Dataset entries
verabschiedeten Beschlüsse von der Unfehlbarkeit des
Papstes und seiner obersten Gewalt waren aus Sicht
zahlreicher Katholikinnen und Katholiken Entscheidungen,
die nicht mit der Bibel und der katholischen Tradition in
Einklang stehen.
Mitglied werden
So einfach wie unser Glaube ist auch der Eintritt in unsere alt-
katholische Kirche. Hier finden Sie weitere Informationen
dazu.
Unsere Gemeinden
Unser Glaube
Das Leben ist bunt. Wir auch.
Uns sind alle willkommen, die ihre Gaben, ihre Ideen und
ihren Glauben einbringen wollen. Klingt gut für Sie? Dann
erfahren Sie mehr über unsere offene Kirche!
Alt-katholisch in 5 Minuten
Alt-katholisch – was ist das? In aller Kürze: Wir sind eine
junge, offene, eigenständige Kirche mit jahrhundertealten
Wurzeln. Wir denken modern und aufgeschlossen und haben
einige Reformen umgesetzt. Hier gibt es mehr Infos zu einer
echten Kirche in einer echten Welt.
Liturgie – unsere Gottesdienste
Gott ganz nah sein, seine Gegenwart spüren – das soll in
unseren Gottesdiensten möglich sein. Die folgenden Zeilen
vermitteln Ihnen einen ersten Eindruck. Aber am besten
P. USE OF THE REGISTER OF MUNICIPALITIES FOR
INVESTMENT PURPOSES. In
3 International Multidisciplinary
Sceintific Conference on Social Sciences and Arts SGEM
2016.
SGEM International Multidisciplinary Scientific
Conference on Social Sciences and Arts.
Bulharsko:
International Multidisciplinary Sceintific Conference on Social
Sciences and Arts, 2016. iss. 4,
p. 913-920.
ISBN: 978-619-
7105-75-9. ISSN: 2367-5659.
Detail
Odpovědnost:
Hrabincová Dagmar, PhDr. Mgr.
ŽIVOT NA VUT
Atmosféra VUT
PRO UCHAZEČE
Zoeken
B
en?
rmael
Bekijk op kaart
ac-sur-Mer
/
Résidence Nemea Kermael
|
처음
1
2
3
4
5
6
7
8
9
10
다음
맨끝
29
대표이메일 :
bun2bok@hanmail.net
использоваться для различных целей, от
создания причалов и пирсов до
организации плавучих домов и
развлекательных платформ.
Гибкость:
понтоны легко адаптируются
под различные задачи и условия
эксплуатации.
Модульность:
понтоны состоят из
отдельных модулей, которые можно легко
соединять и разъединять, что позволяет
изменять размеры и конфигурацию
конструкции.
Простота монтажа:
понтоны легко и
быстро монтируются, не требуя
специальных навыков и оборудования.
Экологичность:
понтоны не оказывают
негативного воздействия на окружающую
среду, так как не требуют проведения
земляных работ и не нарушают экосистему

### Problem statement
Recast every line of the records as a single numbered list, omitting any blank lines.

### Response to this exercise
1. verabschiedeten Beschlüsse von der Unfehlbarkeit des
2. Papstes und seiner obersten Gewalt waren aus Sicht
3. zahlreicher Katholikinnen und Katholiken Entscheidungen,
4. die nicht mit der Bibel und der katholischen Tradition in
5. Einklang stehen.
6. Mitglied werden
7. So einfach wie unser Glaube ist auch der Eintritt in unsere alt-
8. katholische Kirche. Hier finden Sie weitere Informationen
9. dazu.
10. Unsere Gemeinden
11. Unser Glaube
12. Das Leben ist bunt. Wir auch.
13. Uns sind alle willkommen, die ihre Gaben, ihre Ideen und
14. ihren Glauben einbringen wollen. Klingt gut für Sie? Dann
15. erfahren Sie mehr über unsere offene Kirche!
16. Alt-katholisch in 5 Minuten
17. Alt-katholisch – was ist das? In aller Kürze: Wir sind eine
18. junge, offene, eigenständige Kirche mit jahrhundertealten
19. Wurzeln. Wir denken modern und aufgeschlossen und haben
20. einige Reformen umgesetzt. Hier gibt es mehr Infos zu einer
21. echten Kirche in einer echten Welt.
22. Liturgie – unsere Gottesdienste
23. Gott ganz nah sein, seine Gegenwart spüren – das soll in
24. unseren Gottesdiensten möglich sein. Die folgenden Zeilen
25. vermitteln Ihnen einen ersten Eindruck. Aber am besten
26. P. USE OF THE REGISTER OF MUNICIPALITIES FOR
27. INVESTMENT PURPOSES. In
28. 3 International Multidisciplinary
29. Sceintific Conference on Social Sciences and Arts SGEM
30. 2016.
31. SGEM International Multidisciplinary Scientific
32. Conference on Social Sciences and Arts.
33. Bulharsko:
34. International Multidisciplinary Sceintific Conference on Social
35. Sciences and Arts, 2016. iss. 4,
36. p. 913-920.
37. ISBN: 978-619-
38. 7105-75-9. ISSN: 2367-5659.
39. Detail
40. Odpovědnost:
41. Hrabincová Dagmar, PhDr. Mgr.
42. ŽIVOT NA VUT
43. Atmosféra VUT
44. PRO UCHAZEČE
45. Zoeken
46. B
47. en?
48. rmael
49. Bekijk op kaart
50. ac-sur-Mer
51. /
52. Résidence Nemea Kermael
53. |
54. 처음
55. 1
56. 2
57. 3
58. 4
59. 5
60. 6
61. 7
62. 8
63. 9
64. 10
65. 다음
66. 맨끝
67. 29
68. 대표이메일 :
69. bun2bok@hanmail.net
70. использоваться для различных целей, от
71. создания причалов и пирсов до
72. организации плавучих домов и
73. развлекательных платформ.
74. Гибкость:
75. понтоны легко адаптируются
76. под различные задачи и условия
77. эксплуатации.
78. Модульность:
79. понтоны состоят из
80. отдельных модулей, которые можно легко
81. соединять и разъединять, что позволяет
82. изменять размеры и конфигурацию
83. конструкции.
84. Простота монтажа:
85. понтоны легко и
86. быстро монтируются, не требуя
87. специальных навыков и оборудования.
88. Экологичность:
89. понтоны не оказывают
90. негативного воздействия на окружающую
91. среду, так как не требуют проведения
92. земляных работ и не нарушают экосистему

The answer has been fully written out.